The Sidewalk Remembers

It is spring,
but the cold sidewalk remebers
its icy white covering.

The sidewalk remembers the seasons, fondly,
as they crack and crumble its surface.
Tiny fault lines, the little cracks,
separate the sentimental sidewalk.

The sidewalk remembers generations,
the scrape of snow shovels,
hopscotch boards, dogs,
water gun fights that give way
to trick or treats.

In the autumn
the sidewalk is warm
from the vanishing summer.

The sidewalk remembers young lovers,
holding hands at the roadside.
Their passions running as hot and cold,
as the temperatures
the sidewalk remembers.

Nichole M. Dulin
original 1996, revised 2016

Cascade

Yesterday, while I stood in my kitchen,
deeply inhaling the steam
from the just-opened dishwasher,
that had, somehow,
transported me
into my grandmother’s kitchen,
I stared into the racks, breathing.
While my mind conjured the yellow tiles,
rock-patterned linoleum,
white metal cabinets,
and apricot preserves,
on a fresh Irish scone.

And in that moment,
I wondered. Somewhere,
in the whatever is Beyond,
was my grandmother also transported
on that blast of steam,
into my kitchen?

Could she smell the roast I made?
Could she see that we painted the kitchen yellow?
Did she notice her plate on the wall?

Nichole M. Dulin

The Train

Train brakes
echo
in a river-run circle
around my world.

Do you hear the train?
Does it wake you as it sweeps
­.. its coal-filled path
…. around the Mon?

…… 49 cars
……….to each
………… engine

Had you noticed?

The ever-present Conrail symbol
.. smiles at me

…. 50 times,
…… 100 times,
………. or more.

Then, at night,
when the train rumbles
through a thick valley fog,
.. do you watch for the train
…. that you can only hear?

Nichole M. Dulin
1995

Anna’s gone

image

I brought her jellybeans. They’re low in sodium and she liked them, though God knows why. I could never stand them myself.

I had driven there alone. I didn’t want to go, but it was Mother’s Day and I had made a promise.
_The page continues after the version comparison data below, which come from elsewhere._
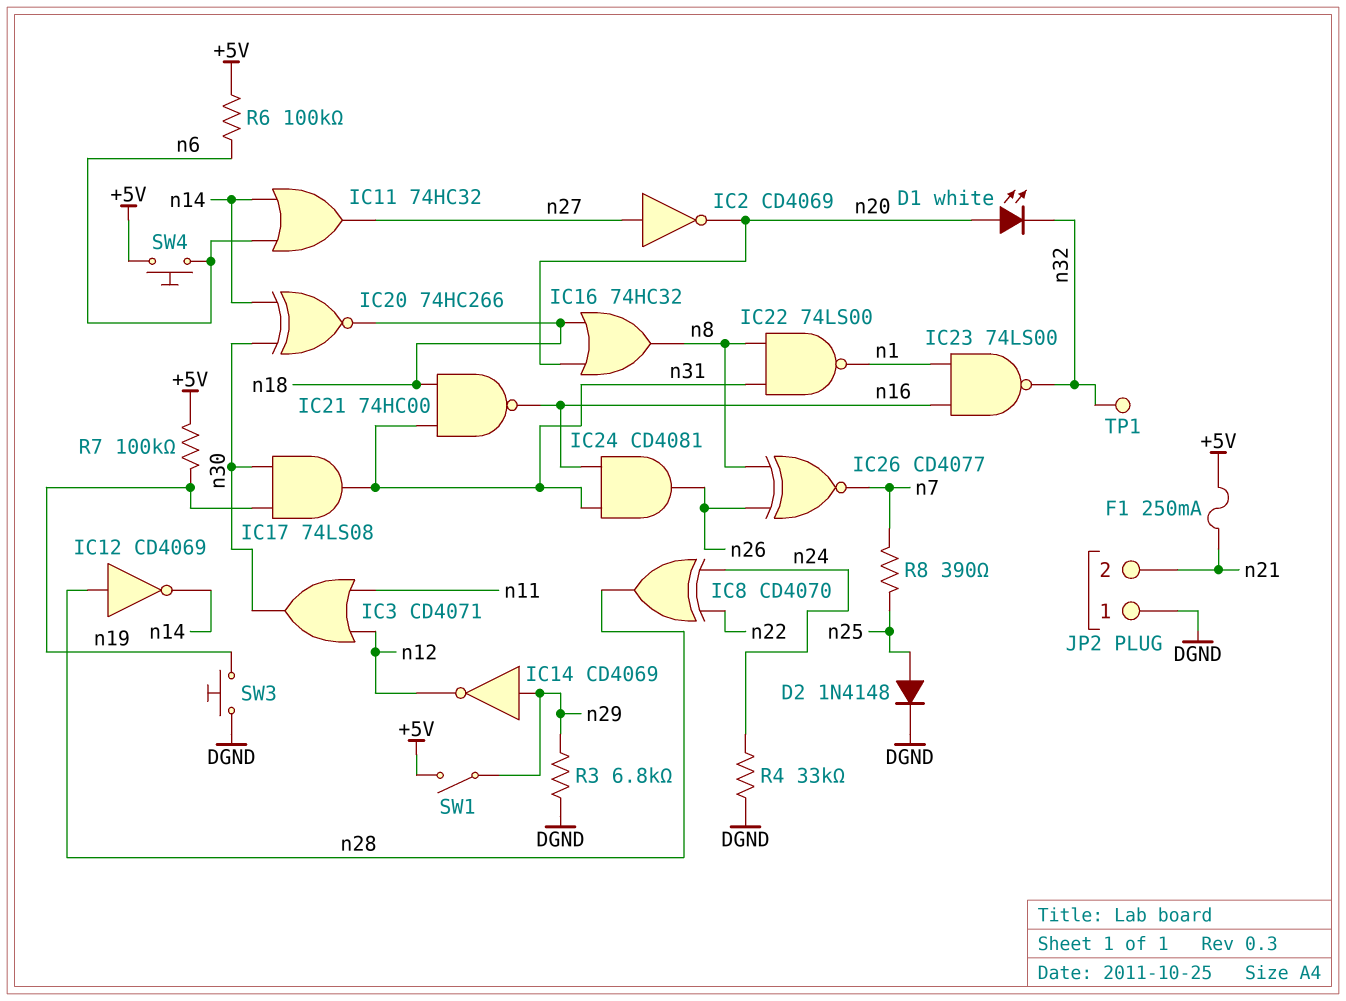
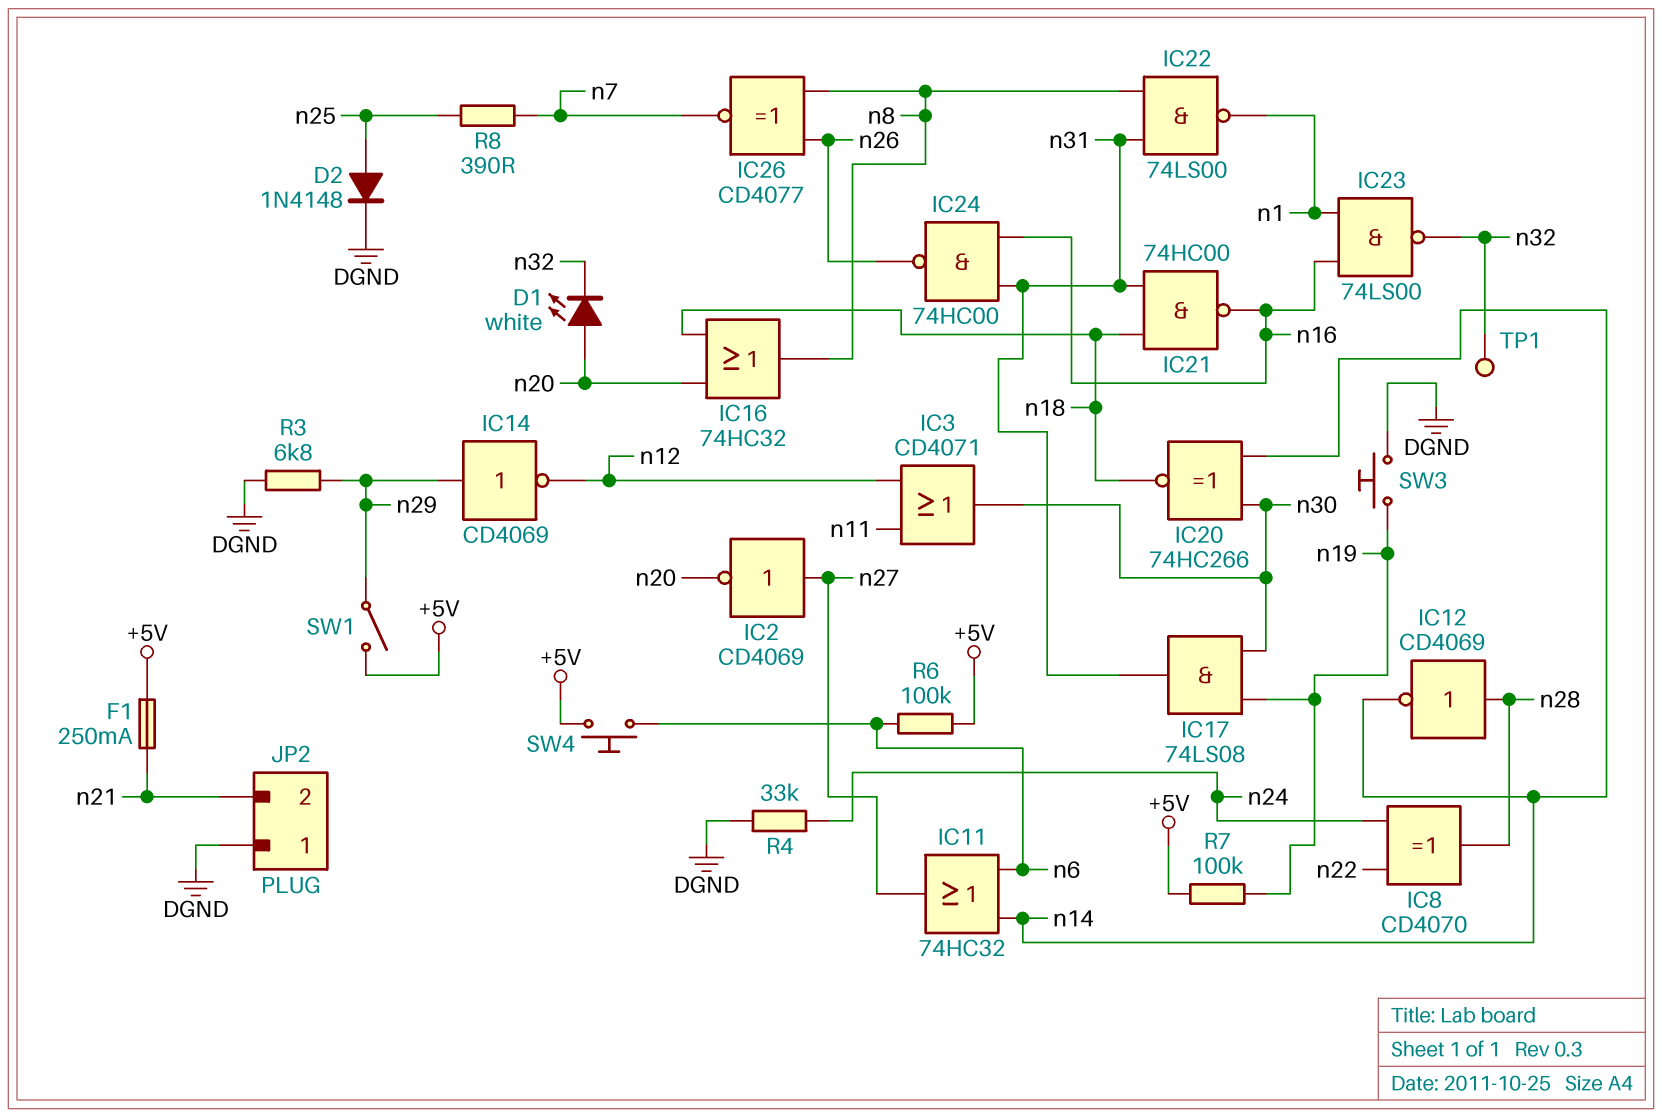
IC24: AND CD4081 (in n16, in n31, out n26) -> NAND 74HC00 (in n16, in n31, out n26)

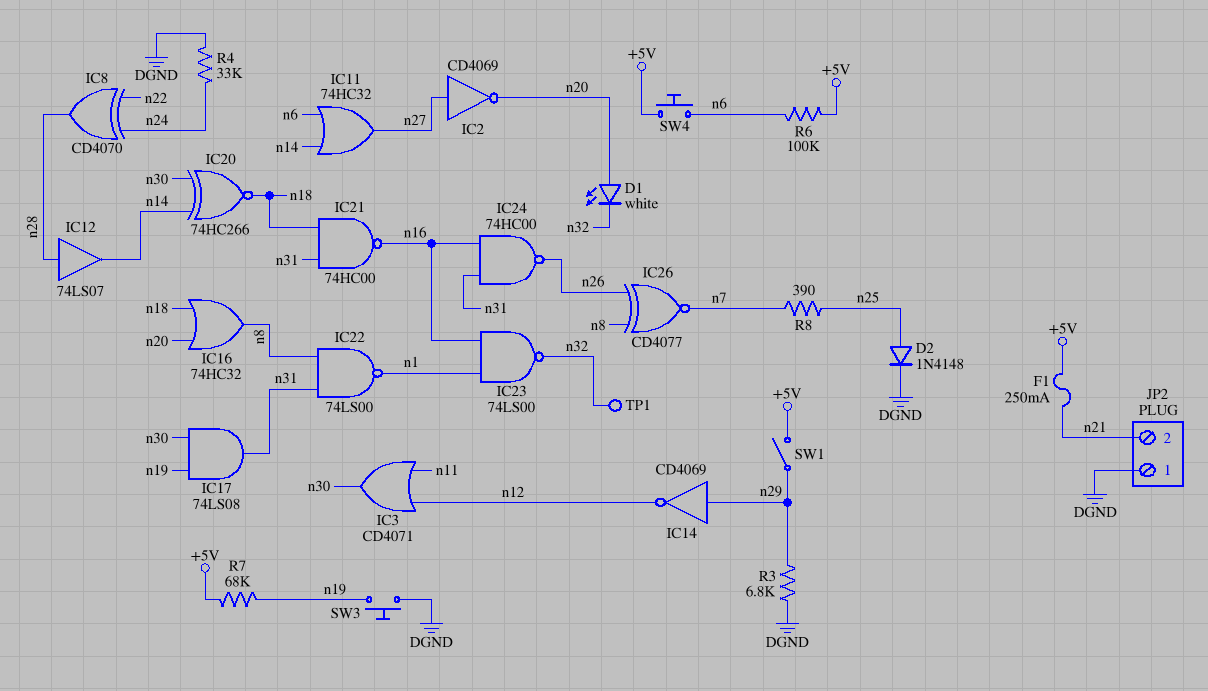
IC12: NOT CD4069 (in n28, out n14) -> buffer 74LS07 (in n28, out n14)
R7: 100k (+5V, n19) -> 68k (+5V, n19)

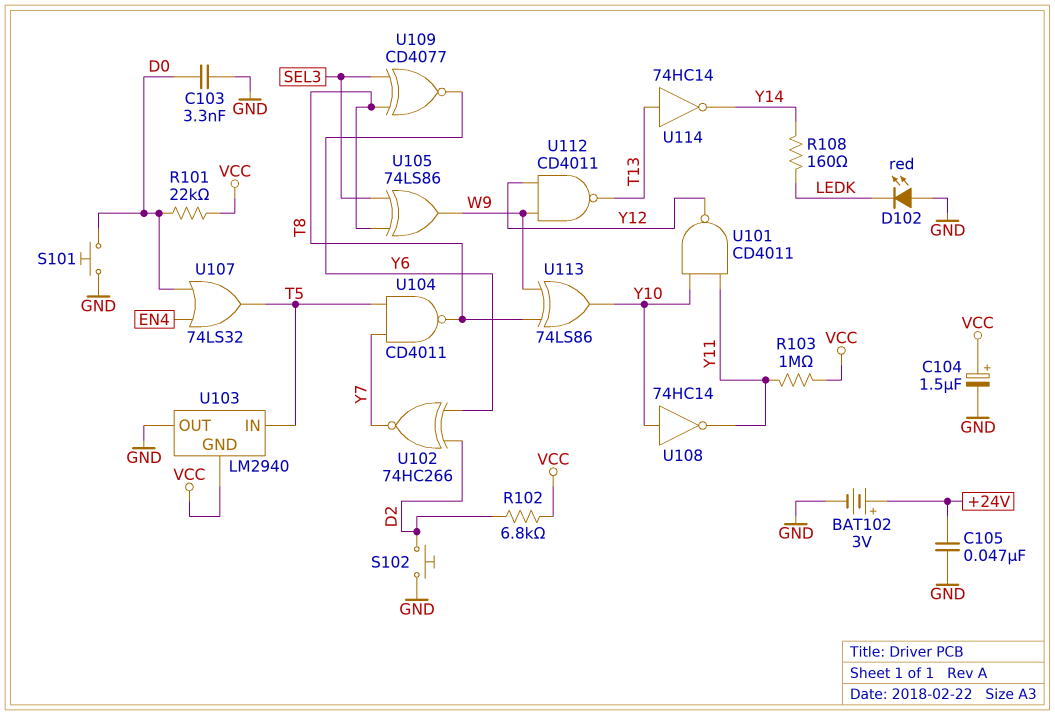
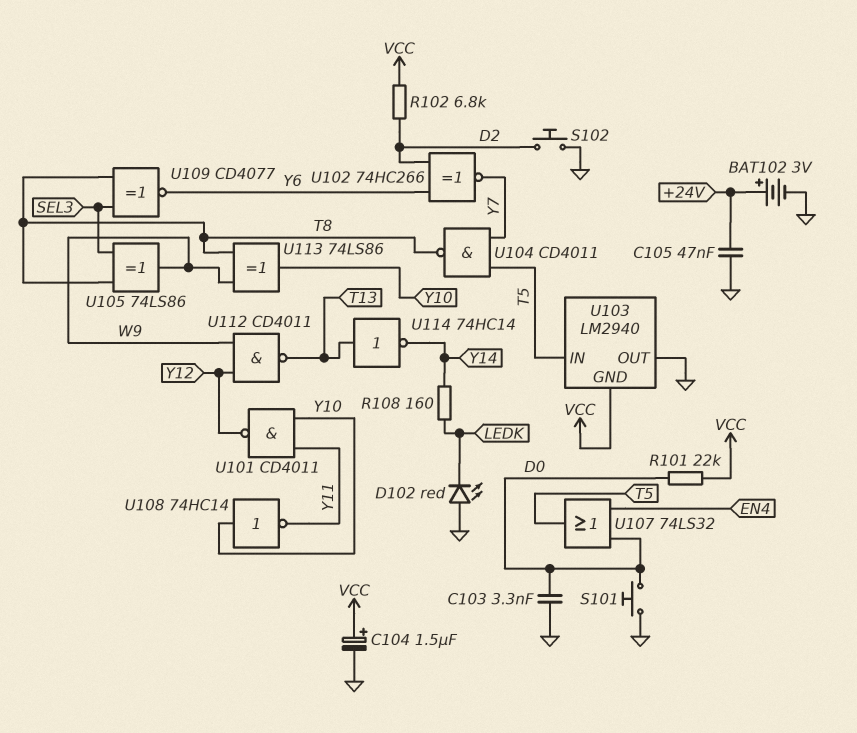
R103: 1M (VCC, Y11) -> none

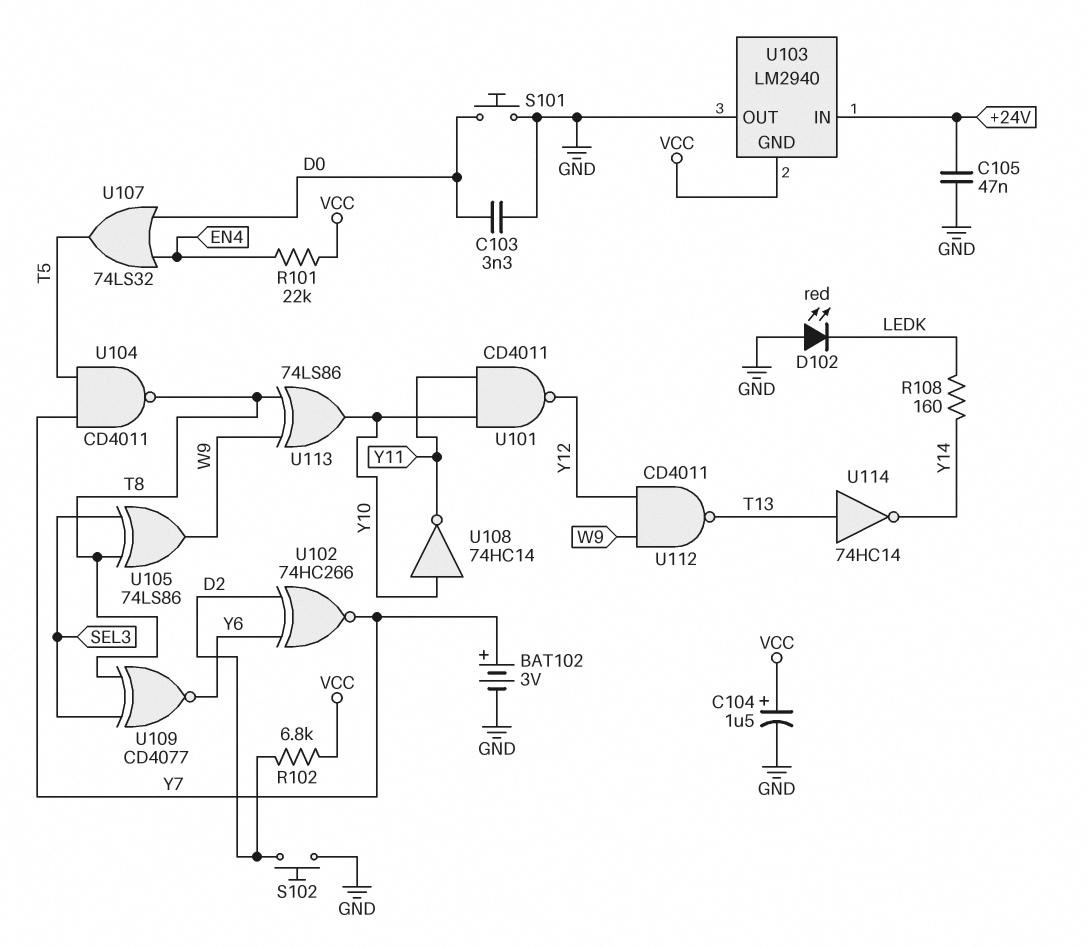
BAT102: 3V (plus +24V, minus GND) -> 3V (plus Y7, minus GND)
R101: 22k (D0, VCC) -> 22k (EN4, VCC)
U103 pin IN: T5 -> +24V

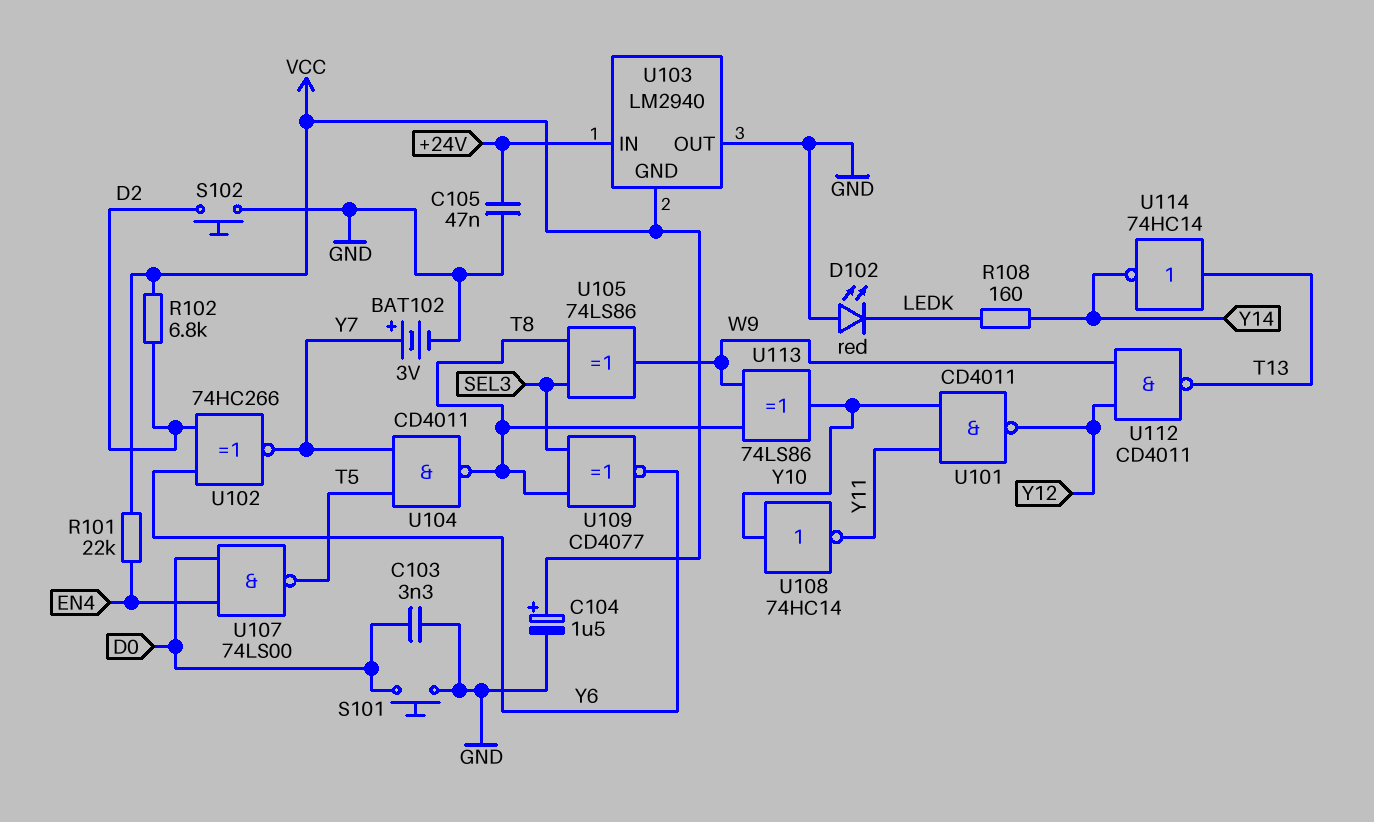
U107: OR 74LS32 (in D0, in EN4, out T5) -> NAND 74LS00 (in D0, in EN4, out T5)

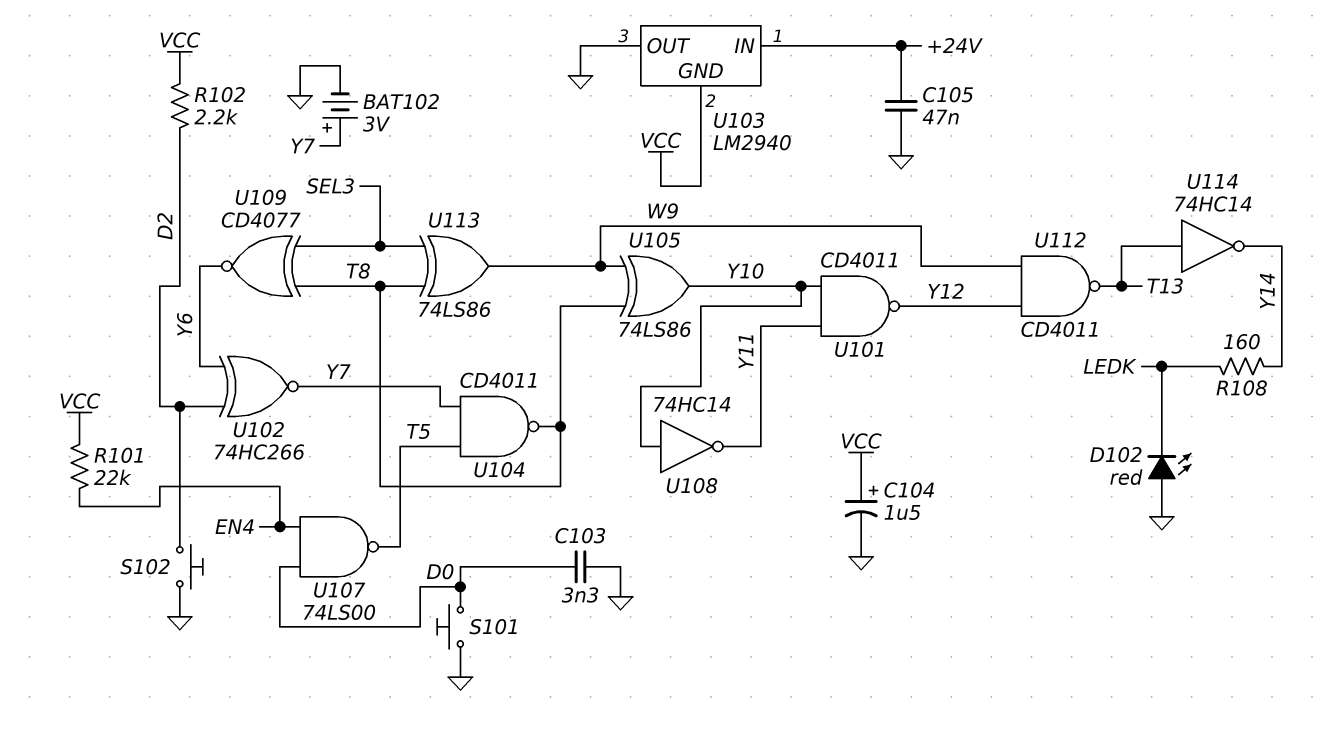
R102: 6.8k (D2, VCC) -> 2.2k (D2, VCC)
U105: XOR 74LS86 (in SEL3, in T8, out W9) -> XOR 74LS86 (in T8, in W9, out Y10)
U113: XOR 74LS86 (in T8, in W9, out Y10) -> XOR 74LS86 (in SEL3, in T8, out W9)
It was hard to find; down winding roads between old colonials, cemeteries, and churches. It was in town, but tucked behind some historic building that was now a law office. The grass was long. It was a wet spring. I guess I knew the grass grew fast, but I felt it as a bad omen. What other care was slipping through the cracks? Continue reading

Alma Mater

I brush my hand across the cinder blocks,
Across the table tops, filing cabinets, and locks.
Searching for a piece of my old reality.
As if the walls still hold a piece of me.
As if they remember me and love me a little.
As though time did not make pages brittle.
I breath the air searching for smoke, wax, developer, newsprint,
The stale memory of each countless midnight hour stint,
A hint that I left anything lasting here in this space.
I didn’t.

There’s nothing familiar here to reminisce about.
I’ve been painted over, knocked down, and moved out.
Walking out I stop in at the bookstore.
I’m still searching but I don’t know what for.
I buy some mementos. Ornament. Decal. Clothes.
The lasting impression was on me. As it should be, I suppose.

Nichole M. Dulin

pica

Monongahela

A man going about his day sweeps the length of the barge.
Pushing the coal dust back into piles.
Keeping the walkway safe and quietly moving up the river.
I’m happy to see him here.
He’s a constant in a world that has changed so much since it belonged to me.
In my mind he will be here always pushing the broom,
Sweeping my memories back into place forever.

Nichole M. Dulin

barge

Recurve

Does the bowstring remember each arrow?
Comfortably slipped into the nock
Gently rested in place
Tenderly drawn back into the past
And then violently shocked forward
When it is taught, does it learn the subtle distinctions of the fletch?
Once loose, does the bowstring feel the paradox?
Does it know if it missed?
With each release, is it stronger or more frail?
Does it mourn?
Does it look for the lost friend, lost child, lost love?
Does it accept the next from the quiver with anticipation?